_Text passage_.
== == ==
In the third quarter of 2013, revenue was 4.7% higher than the comparable period in 2012. This year-over-year increase was primarily due to organic growth in volumes and revenues. EBITDA decreased from $6.7 million in Q3, 2012 to $5.7 million in Q3, 2013, while EBITDA margin declined from 20.4% to 16.6%, and net earnings declined from $3.0 to $2.6 million. The decreases in EBITDA and EBITDA margin is due to transition costs associated with the start-up and commissioning of the new Edmonton plant, including the recognition of the remaining lease liabilities as occupancy costs related to space leases on decommissioned sites and is consistent with the decline as previously forecast. Adjusted EBITDA, which normalizes the impact of the one-time recognition of lease costs, was $6.4 million for the quarter, compared to $6.7 million of Adjusted EBITDA in the comparative quarter. Adjusted net earnings increased to $3.1 million compared to $3.0 million in the comparative period.
== == ==
_Information supplied_.
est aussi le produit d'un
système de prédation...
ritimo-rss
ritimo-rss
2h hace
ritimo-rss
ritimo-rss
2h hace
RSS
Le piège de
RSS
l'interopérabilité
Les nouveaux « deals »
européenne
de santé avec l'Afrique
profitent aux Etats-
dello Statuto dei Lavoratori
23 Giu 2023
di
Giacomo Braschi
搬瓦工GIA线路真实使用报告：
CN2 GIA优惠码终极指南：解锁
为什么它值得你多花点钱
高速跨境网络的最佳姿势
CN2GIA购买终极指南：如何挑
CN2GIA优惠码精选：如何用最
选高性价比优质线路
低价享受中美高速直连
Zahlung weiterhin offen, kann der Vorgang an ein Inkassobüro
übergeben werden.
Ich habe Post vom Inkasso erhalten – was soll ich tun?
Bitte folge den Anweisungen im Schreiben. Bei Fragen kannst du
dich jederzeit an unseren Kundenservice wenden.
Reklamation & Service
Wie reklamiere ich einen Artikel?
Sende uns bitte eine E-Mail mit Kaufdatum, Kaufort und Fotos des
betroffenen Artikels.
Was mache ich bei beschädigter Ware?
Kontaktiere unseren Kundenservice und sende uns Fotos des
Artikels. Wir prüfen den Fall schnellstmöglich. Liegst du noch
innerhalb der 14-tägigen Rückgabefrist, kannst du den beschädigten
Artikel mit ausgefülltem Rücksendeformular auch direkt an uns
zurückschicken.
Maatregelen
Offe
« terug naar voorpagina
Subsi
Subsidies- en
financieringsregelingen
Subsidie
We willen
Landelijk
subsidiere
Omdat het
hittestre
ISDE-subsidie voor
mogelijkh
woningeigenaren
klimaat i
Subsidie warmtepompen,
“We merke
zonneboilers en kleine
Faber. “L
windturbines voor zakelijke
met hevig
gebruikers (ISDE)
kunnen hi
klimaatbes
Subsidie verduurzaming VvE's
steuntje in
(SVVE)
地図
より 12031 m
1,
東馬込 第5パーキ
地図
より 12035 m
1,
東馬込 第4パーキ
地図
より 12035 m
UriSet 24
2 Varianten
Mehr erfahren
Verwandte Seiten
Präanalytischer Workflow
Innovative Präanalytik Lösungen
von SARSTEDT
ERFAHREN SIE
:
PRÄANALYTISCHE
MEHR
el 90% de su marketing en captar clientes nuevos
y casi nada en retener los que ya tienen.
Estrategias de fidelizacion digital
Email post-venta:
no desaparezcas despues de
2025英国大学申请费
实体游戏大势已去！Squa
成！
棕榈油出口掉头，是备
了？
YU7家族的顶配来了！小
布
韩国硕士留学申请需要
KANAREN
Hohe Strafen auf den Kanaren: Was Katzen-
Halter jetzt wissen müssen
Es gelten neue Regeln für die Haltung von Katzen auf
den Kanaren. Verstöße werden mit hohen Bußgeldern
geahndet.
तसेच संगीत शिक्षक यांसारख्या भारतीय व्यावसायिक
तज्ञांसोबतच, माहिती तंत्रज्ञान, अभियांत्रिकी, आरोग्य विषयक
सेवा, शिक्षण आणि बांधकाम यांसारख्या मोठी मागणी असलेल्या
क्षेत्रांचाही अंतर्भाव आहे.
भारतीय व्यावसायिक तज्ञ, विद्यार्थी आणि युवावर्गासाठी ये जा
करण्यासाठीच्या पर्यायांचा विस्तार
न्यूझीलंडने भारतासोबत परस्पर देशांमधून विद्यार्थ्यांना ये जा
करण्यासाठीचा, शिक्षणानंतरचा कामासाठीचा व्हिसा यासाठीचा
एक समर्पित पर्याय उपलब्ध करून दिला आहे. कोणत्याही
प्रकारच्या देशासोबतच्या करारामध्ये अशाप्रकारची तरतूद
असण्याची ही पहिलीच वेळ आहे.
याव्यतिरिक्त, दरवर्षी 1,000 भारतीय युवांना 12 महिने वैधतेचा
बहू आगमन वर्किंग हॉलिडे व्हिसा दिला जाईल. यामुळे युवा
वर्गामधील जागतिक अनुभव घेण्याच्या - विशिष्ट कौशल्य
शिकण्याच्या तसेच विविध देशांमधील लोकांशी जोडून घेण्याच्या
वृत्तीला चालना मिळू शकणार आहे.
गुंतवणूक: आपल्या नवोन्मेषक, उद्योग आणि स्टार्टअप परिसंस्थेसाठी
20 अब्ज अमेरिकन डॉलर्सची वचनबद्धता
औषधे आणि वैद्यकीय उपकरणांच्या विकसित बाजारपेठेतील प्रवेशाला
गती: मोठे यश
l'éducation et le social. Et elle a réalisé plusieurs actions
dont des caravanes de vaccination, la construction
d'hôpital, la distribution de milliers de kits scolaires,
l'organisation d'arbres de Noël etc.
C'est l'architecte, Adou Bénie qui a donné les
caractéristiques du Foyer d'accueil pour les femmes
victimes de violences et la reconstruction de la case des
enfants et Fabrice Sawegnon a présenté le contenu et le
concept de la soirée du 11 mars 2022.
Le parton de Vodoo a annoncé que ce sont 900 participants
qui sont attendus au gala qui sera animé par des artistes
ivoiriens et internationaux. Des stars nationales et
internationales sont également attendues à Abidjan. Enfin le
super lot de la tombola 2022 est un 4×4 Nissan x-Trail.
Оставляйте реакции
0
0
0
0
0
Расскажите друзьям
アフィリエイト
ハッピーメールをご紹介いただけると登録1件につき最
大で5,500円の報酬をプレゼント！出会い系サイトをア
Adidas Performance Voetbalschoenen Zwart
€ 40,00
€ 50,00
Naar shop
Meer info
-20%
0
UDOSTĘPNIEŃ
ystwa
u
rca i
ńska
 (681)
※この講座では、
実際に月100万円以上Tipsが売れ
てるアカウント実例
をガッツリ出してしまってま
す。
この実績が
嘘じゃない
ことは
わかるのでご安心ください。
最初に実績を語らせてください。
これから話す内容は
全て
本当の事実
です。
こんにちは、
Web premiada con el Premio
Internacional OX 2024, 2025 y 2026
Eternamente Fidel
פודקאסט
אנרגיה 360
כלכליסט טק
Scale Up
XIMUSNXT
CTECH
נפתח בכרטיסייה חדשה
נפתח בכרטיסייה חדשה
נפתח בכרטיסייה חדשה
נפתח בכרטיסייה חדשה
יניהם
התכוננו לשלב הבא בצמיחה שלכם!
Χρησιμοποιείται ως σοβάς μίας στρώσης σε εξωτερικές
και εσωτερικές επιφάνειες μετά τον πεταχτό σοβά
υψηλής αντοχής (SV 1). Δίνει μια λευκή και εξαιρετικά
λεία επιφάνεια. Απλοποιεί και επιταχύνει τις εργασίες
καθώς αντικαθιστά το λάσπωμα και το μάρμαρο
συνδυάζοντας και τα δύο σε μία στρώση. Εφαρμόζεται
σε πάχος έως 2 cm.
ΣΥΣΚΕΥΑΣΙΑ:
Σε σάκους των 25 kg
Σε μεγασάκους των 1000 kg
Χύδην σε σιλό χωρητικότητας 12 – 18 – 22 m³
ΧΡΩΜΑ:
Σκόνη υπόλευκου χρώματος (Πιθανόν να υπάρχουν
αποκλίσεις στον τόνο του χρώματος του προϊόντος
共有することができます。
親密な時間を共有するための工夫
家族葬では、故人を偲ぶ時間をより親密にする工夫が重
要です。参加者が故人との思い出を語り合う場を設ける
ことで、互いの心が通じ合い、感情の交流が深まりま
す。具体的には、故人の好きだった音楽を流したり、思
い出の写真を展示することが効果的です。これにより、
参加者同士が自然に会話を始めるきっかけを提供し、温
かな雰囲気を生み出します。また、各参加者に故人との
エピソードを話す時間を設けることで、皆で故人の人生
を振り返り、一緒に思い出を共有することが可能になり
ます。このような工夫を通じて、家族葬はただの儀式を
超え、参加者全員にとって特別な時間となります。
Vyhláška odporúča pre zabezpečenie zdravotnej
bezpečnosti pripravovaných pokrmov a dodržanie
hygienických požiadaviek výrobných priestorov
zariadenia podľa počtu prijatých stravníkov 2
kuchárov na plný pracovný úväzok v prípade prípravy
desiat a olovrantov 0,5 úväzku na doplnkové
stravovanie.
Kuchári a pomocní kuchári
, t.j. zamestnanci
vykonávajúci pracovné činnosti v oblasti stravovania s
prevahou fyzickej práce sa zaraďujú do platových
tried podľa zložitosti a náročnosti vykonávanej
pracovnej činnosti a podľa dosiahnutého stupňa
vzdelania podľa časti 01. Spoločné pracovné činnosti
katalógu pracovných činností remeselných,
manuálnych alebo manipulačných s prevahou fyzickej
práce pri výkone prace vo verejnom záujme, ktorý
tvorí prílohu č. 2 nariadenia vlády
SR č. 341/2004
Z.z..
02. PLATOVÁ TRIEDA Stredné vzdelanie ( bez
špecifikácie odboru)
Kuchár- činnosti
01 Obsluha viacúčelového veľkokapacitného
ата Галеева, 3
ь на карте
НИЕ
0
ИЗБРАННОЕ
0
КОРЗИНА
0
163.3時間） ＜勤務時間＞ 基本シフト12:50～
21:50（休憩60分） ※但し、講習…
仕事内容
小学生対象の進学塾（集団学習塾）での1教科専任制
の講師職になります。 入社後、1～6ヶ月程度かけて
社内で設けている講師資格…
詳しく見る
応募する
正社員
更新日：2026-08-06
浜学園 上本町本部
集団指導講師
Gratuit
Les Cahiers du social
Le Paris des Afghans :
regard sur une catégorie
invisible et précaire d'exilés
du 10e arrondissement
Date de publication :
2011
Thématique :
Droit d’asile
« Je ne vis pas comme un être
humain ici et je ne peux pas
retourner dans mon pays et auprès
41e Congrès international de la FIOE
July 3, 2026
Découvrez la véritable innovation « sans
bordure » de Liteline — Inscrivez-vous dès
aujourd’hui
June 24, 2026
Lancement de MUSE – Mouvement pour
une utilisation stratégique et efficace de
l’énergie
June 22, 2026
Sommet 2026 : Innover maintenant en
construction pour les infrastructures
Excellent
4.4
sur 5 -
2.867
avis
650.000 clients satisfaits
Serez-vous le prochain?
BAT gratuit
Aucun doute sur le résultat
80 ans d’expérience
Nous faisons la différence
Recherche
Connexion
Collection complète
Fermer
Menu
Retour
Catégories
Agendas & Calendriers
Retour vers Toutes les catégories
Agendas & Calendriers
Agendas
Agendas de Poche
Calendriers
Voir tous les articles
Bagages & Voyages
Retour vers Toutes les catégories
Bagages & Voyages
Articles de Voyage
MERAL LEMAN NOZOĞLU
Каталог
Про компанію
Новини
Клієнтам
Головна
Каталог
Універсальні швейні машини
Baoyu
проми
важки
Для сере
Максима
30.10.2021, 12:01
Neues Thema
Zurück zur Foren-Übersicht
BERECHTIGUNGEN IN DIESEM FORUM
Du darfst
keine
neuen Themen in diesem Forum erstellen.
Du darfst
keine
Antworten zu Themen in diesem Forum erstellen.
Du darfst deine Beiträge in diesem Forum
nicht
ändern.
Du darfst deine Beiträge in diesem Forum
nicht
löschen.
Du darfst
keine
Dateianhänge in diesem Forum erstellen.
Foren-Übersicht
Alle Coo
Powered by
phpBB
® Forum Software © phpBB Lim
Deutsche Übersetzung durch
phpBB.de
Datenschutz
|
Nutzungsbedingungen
== == ==
_Task to complete_. Say whether each statement below agrees with the passage on third-quarter 2013 results, answering yes or no and quoting the passage's deciding words. 1. Revenue in the third quarter of 2013 was 4.7% higher than in the comparable period of 2012. 2. EBITDA margin rose from 16.6% to 20.4%. 3. Adjusted net earnings rose to $3.1 million.

_Expected answer_.
1. Yes: "In the third quarter of 2013, revenue was 4.7% higher than the comparable period in 2012."
2. No: "EBITDA margin declined from 20.4% to 16.6%"
3. Yes: "Adjusted net earnings increased to $3.1 million compared to $3.0 million in the comparative period."